What you need to do
Please repeat the records below exactly, but only from the line that contains "- ceramic jug [1054,648,1128,734]" onward, ending with the last line.

Source data
┏━━

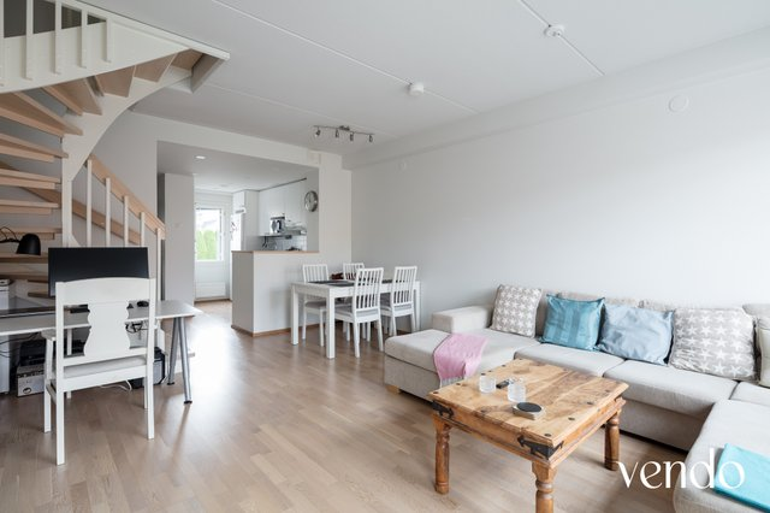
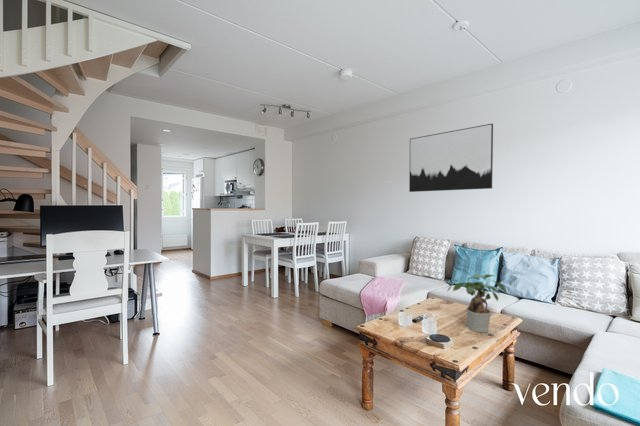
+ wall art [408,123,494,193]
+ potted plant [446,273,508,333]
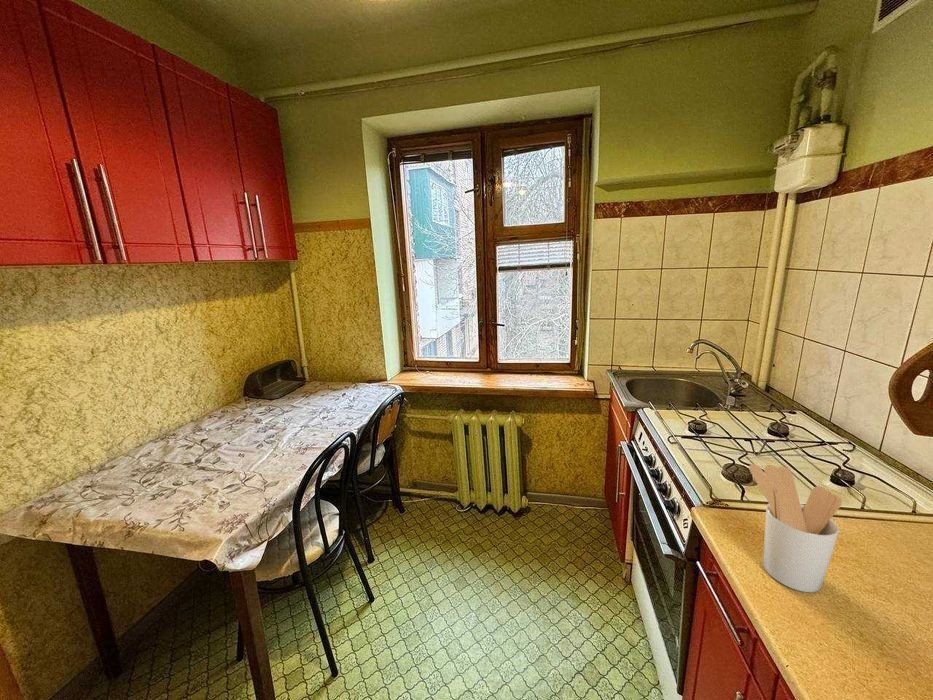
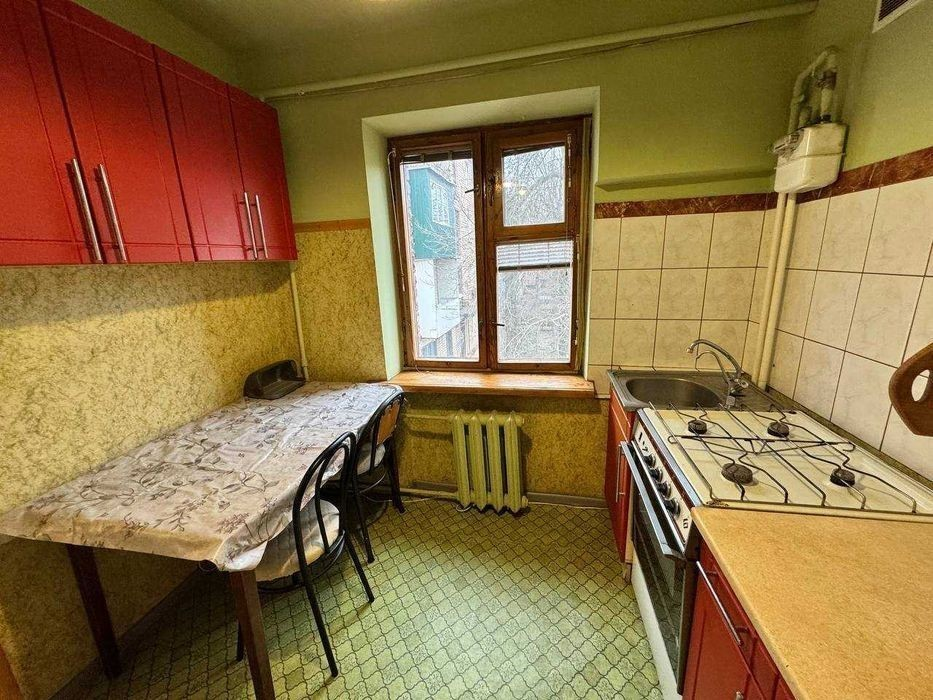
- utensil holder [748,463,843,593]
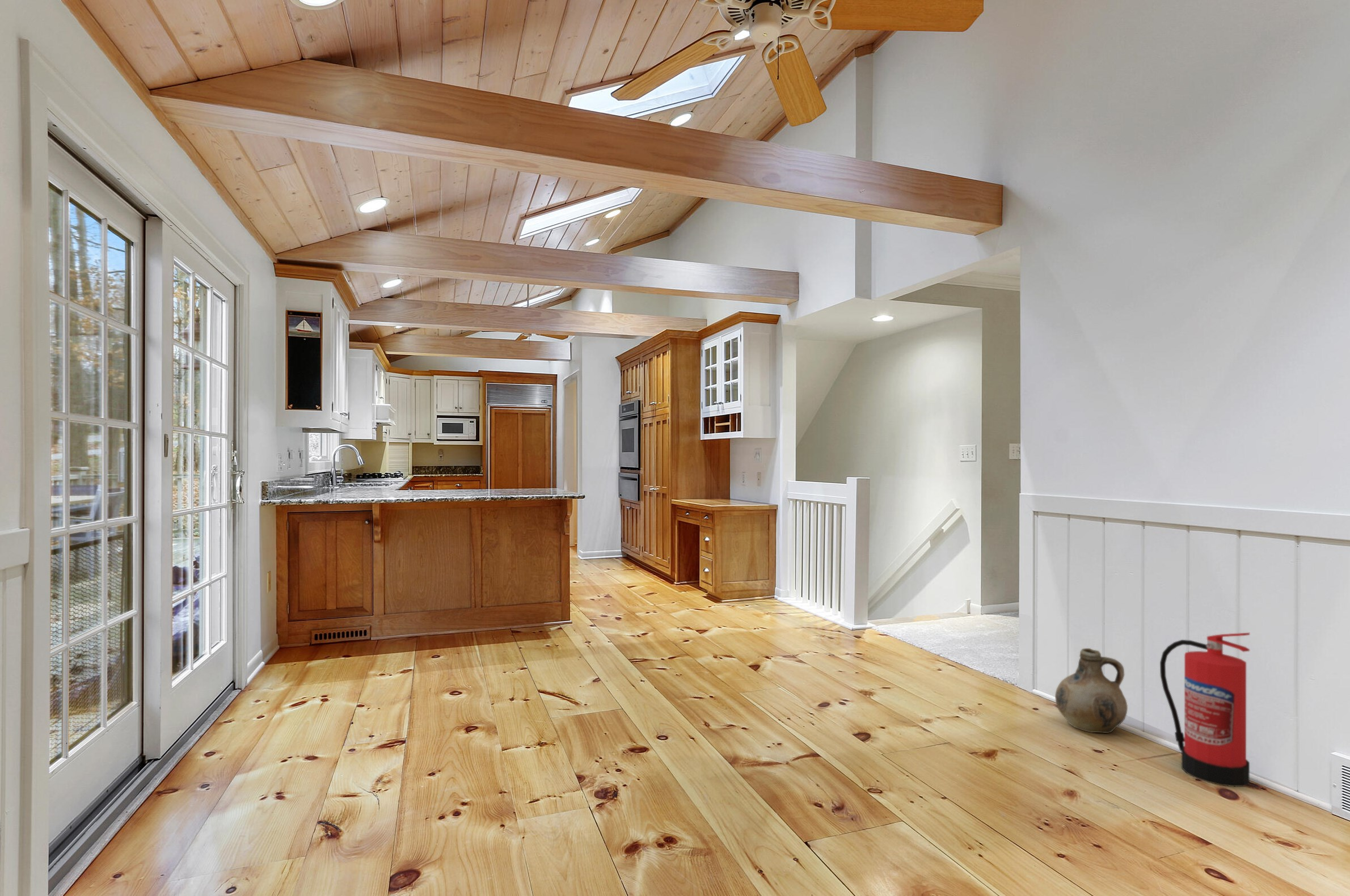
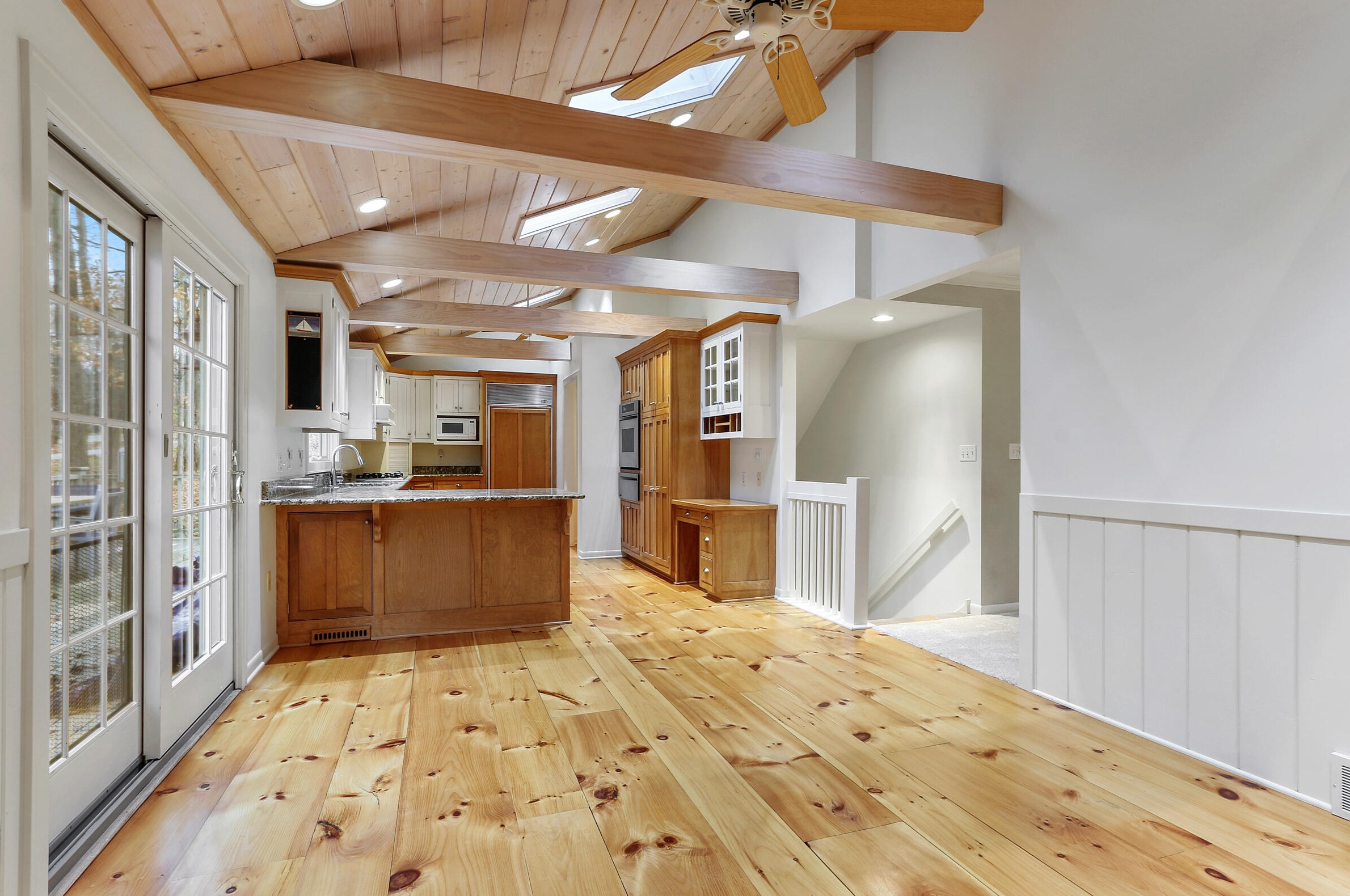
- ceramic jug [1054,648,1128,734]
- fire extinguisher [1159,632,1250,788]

┗━━

Answer to this problem
- ceramic jug [1054,648,1128,734]
- fire extinguisher [1159,632,1250,788]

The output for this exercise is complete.